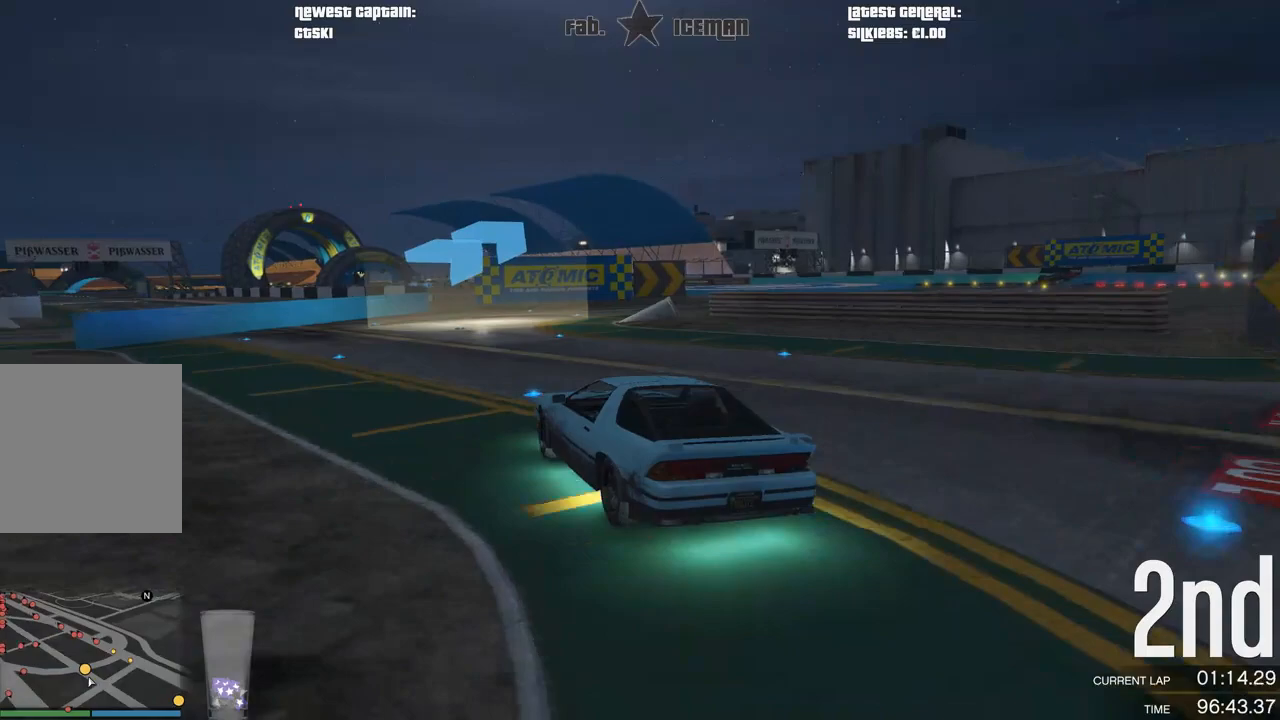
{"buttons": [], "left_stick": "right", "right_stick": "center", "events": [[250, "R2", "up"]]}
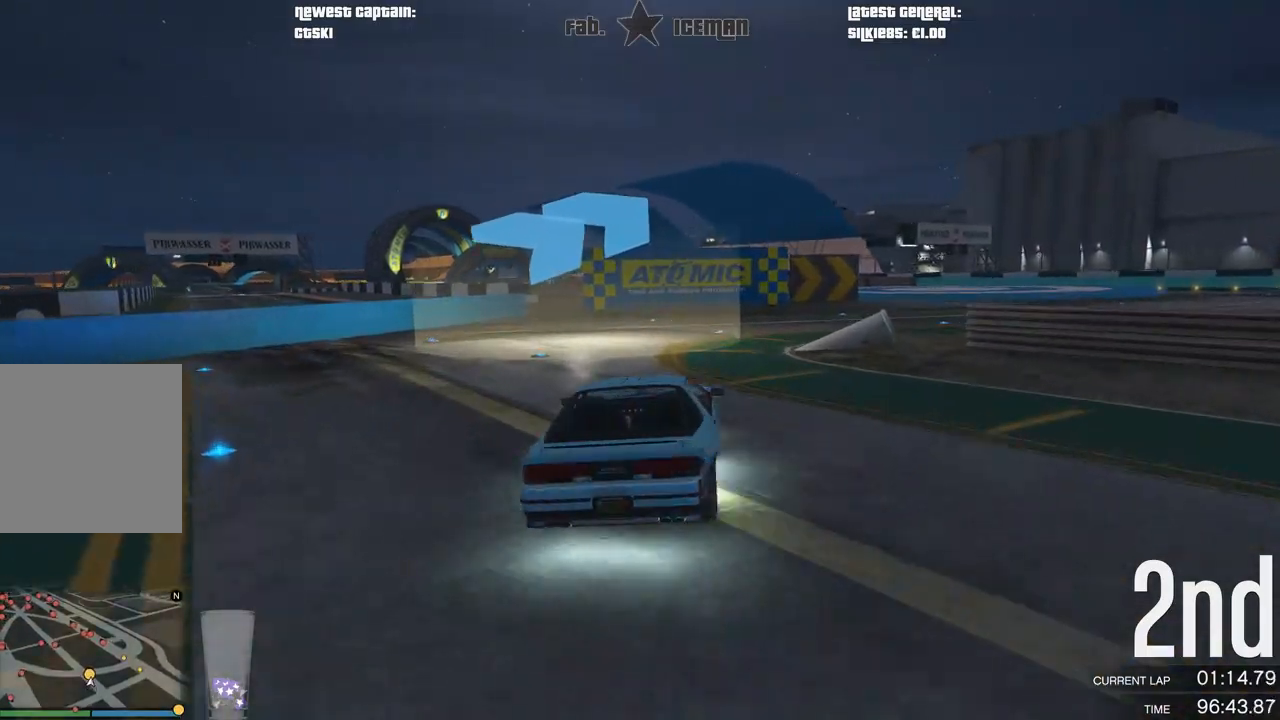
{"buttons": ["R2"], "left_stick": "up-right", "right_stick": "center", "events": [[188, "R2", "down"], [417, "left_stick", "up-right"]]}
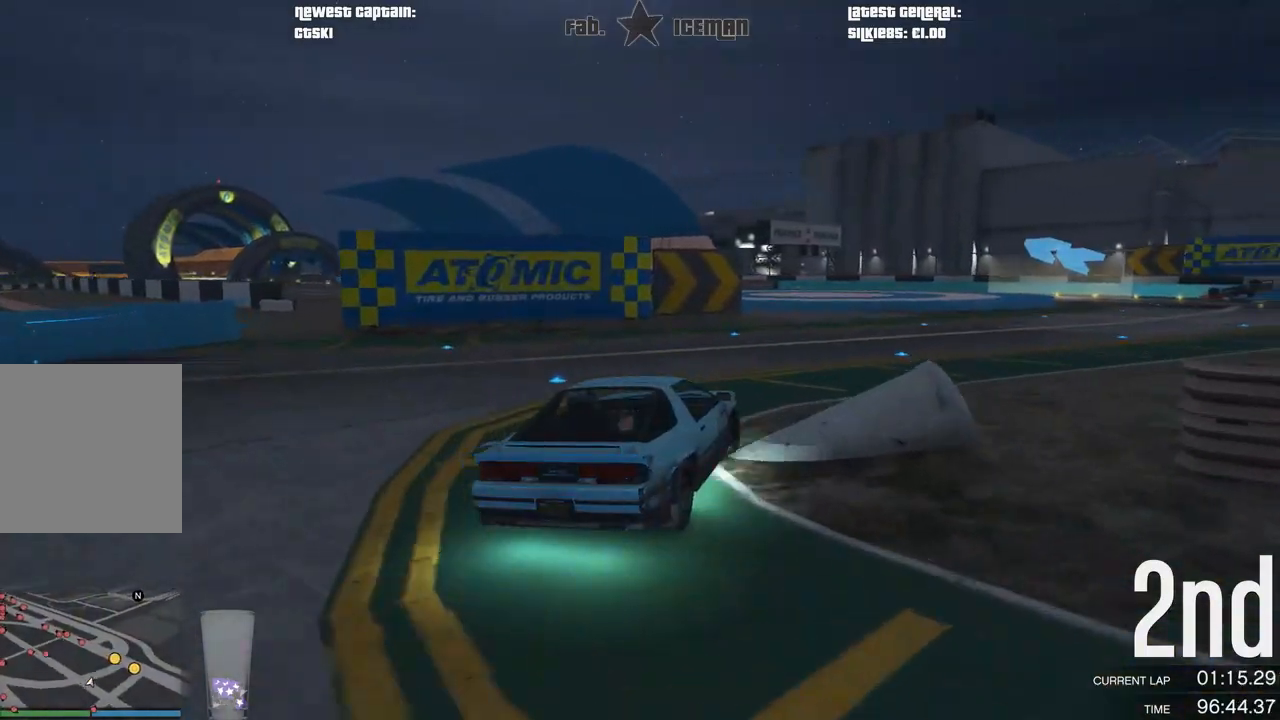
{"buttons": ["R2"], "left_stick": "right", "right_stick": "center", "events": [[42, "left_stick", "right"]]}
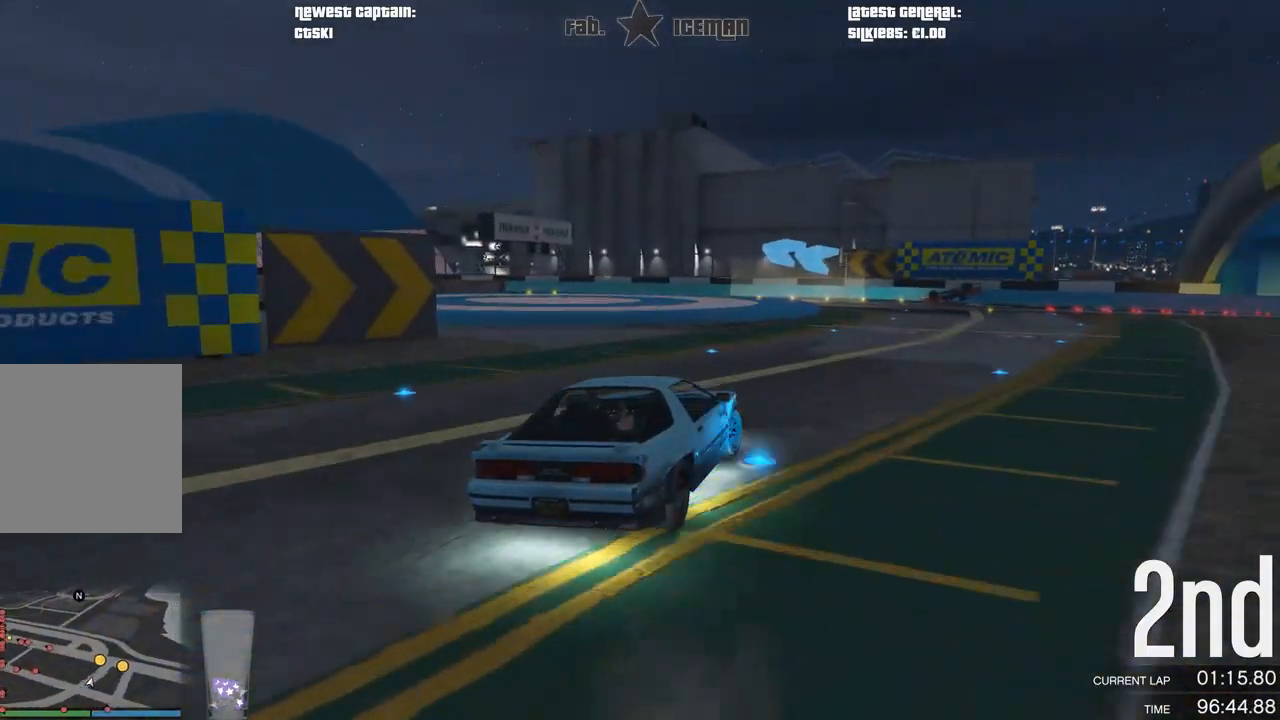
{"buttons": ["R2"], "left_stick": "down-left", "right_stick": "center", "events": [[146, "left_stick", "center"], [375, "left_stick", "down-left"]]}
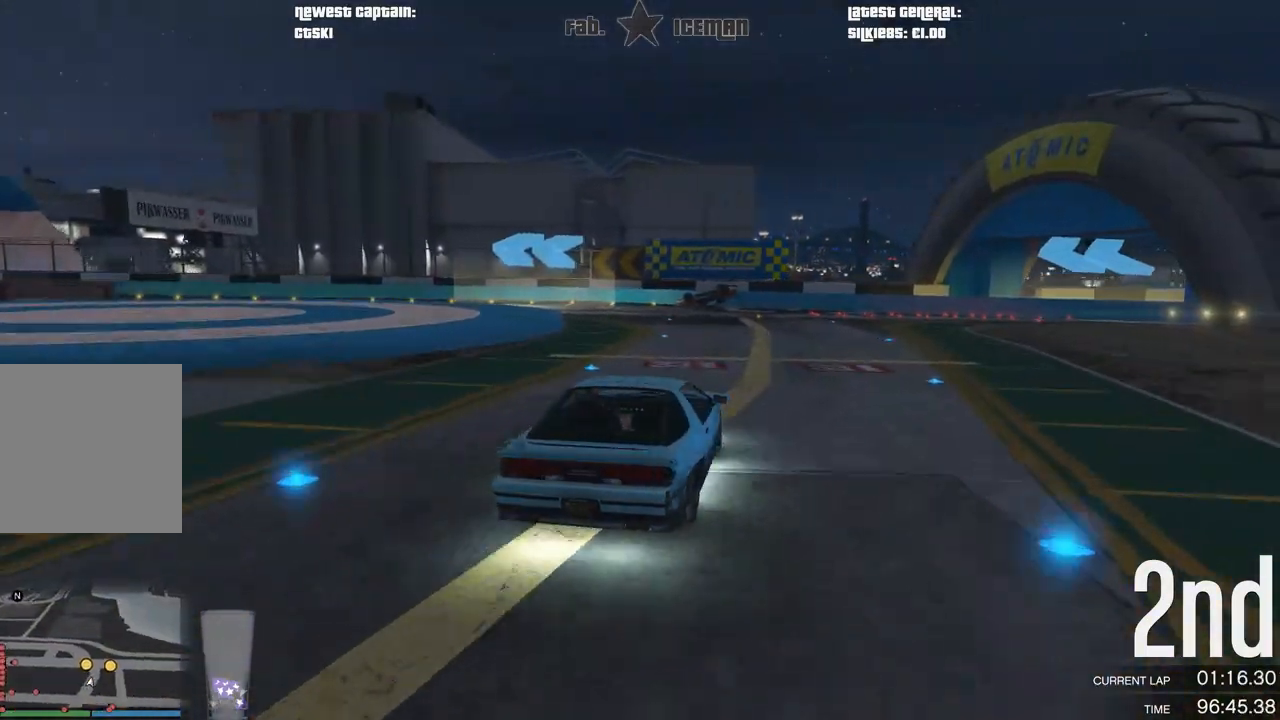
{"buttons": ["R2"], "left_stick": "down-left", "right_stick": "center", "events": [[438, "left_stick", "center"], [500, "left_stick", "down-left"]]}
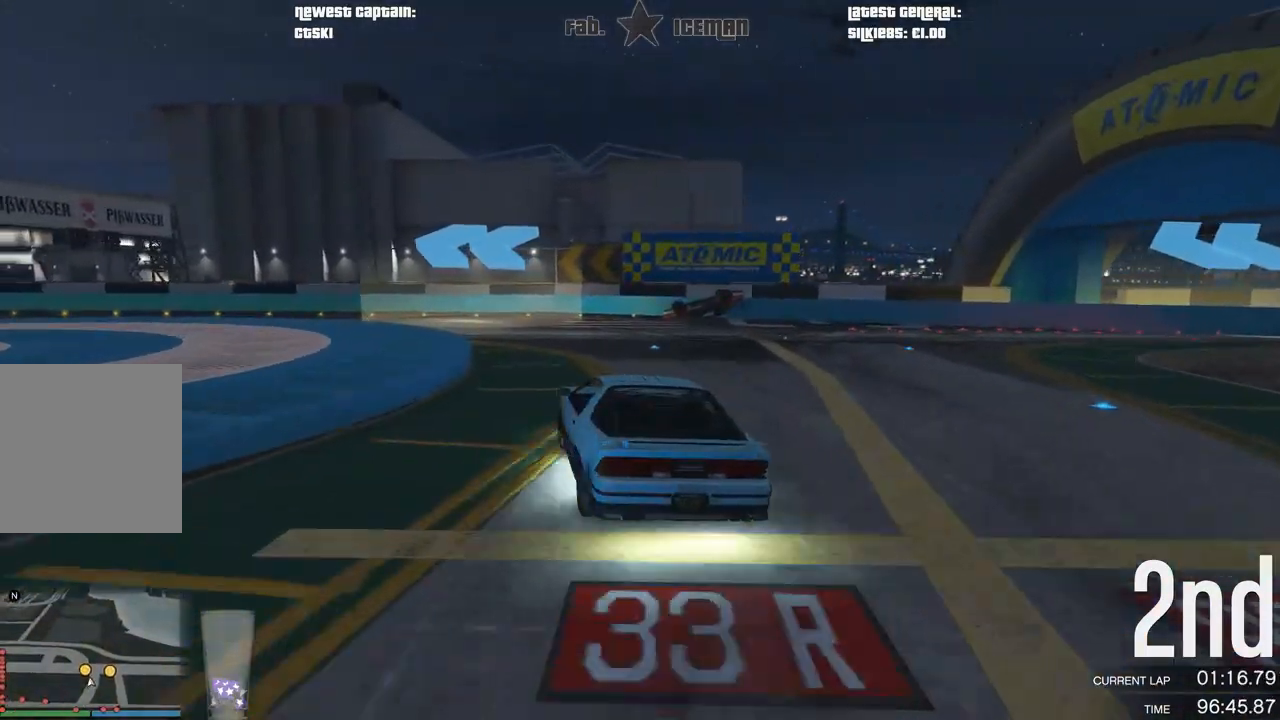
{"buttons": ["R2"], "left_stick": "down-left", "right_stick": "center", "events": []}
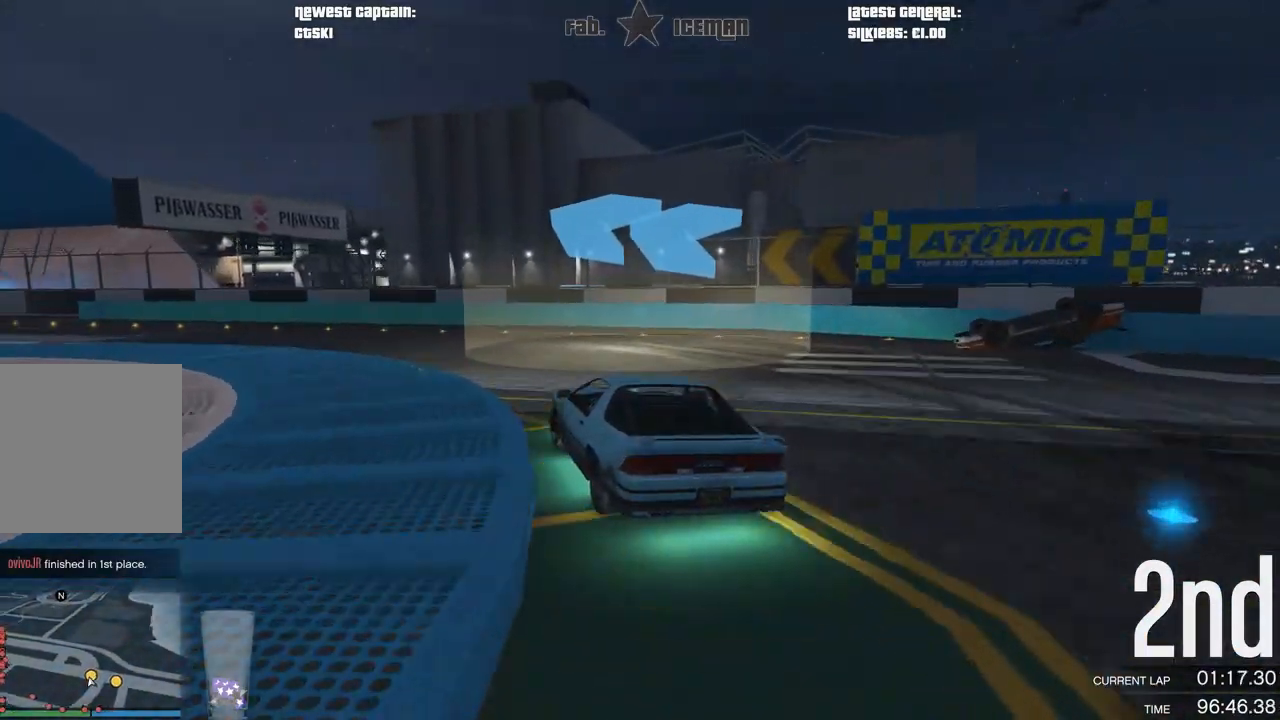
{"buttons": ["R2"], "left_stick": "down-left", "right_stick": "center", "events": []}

- **Task instructions**: Write out all the material above exactly, with no image carried over.

- **Task solution**:
{"buttons": [], "left_stick": "right", "right_stick": "center", "events": [[250, "R2", "up"]]}
{"buttons": ["R2"], "left_stick": "up-right", "right_stick": "center", "events": [[188, "R2", "down"], [417, "left_stick", "up-right"]]}
{"buttons": ["R2"], "left_stick": "right", "right_stick": "center", "events": [[42, "left_stick", "right"]]}
{"buttons": ["R2"], "left_stick": "down-left", "right_stick": "center", "events": [[146, "left_stick", "center"], [375, "left_stick", "down-left"]]}
{"buttons": ["R2"], "left_stick": "down-left", "right_stick": "center", "events": [[438, "left_stick", "center"], [500, "left_stick", "down-left"]]}
{"buttons": ["R2"], "left_stick": "down-left", "right_stick": "center", "events": []}
{"buttons": ["R2"], "left_stick": "down-left", "right_stick": "center", "events": []}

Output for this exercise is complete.